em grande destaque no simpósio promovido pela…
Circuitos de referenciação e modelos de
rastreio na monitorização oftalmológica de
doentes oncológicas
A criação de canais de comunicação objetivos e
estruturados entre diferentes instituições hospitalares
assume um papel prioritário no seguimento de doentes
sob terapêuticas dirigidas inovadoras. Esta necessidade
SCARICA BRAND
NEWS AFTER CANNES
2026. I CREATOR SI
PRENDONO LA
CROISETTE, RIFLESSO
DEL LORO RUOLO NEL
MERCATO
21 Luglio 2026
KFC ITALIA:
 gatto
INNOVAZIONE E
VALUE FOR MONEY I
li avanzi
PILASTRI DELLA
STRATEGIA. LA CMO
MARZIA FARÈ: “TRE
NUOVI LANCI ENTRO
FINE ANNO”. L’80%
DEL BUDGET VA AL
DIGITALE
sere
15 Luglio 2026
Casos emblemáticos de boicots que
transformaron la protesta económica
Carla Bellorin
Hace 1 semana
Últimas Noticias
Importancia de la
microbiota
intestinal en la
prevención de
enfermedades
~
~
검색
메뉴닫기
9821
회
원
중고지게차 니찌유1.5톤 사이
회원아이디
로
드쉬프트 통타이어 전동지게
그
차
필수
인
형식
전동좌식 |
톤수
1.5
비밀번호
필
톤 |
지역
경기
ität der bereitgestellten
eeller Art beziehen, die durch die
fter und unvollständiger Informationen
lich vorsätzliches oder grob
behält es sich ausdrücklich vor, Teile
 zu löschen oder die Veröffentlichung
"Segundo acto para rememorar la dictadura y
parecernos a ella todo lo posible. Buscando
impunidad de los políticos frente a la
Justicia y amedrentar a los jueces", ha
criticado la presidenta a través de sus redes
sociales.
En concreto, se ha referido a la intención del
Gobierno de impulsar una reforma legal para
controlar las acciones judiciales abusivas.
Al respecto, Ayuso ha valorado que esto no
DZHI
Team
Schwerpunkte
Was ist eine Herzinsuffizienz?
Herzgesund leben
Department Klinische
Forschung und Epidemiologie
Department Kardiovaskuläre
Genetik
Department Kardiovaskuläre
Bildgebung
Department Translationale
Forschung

* * *

Copy out all of the data above line by line, keeping every character unchanged.

YOUR SOLUTION →
em grande destaque no simpósio promovido pela…
Circuitos de referenciação e modelos de
rastreio na monitorização oftalmológica de
doentes oncológicas
A criação de canais de comunicação objetivos e
estruturados entre diferentes instituições hospitalares
assume um papel prioritário no seguimento de doentes
sob terapêuticas dirigidas inovadoras. Esta necessidade
SCARICA BRAND
NEWS AFTER CANNES
2026. I CREATOR SI
PRENDONO LA
CROISETTE, RIFLESSO
DEL LORO RUOLO NEL
MERCATO
21 Luglio 2026
KFC ITALIA:
 gatto
INNOVAZIONE E
VALUE FOR MONEY I
li avanzi
PILASTRI DELLA
STRATEGIA. LA CMO
MARZIA FARÈ: “TRE
NUOVI LANCI ENTRO
FINE ANNO”. L’80%
DEL BUDGET VA AL
DIGITALE
sere
15 Luglio 2026
Casos emblemáticos de boicots que
transformaron la protesta económica
Carla Bellorin
Hace 1 semana
Últimas Noticias
Importancia de la
microbiota
intestinal en la
prevención de
enfermedades
~
~
검색
메뉴닫기
9821
회
원
중고지게차 니찌유1.5톤 사이
회원아이디
로
드쉬프트 통타이어 전동지게
그
차
필수
인
형식
전동좌식 |
톤수
1.5
비밀번호
필
톤 |
지역
경기
ität der bereitgestellten
eeller Art beziehen, die durch die
fter und unvollständiger Informationen
lich vorsätzliches oder grob
behält es sich ausdrücklich vor, Teile
 zu löschen oder die Veröffentlichung
"Segundo acto para rememorar la dictadura y
parecernos a ella todo lo posible. Buscando
impunidad de los políticos frente a la
Justicia y amedrentar a los jueces", ha
criticado la presidenta a través de sus redes
sociales.
En concreto, se ha referido a la intención del
Gobierno de impulsar una reforma legal para
controlar las acciones judiciales abusivas.
Al respecto, Ayuso ha valorado que esto no
DZHI
Team
Schwerpunkte
Was ist eine Herzinsuffizienz?
Herzgesund leben
Department Klinische
Forschung und Epidemiologie
Department Kardiovaskuläre
Genetik
Department Kardiovaskuläre
Bildgebung
Department Translationale
Forschung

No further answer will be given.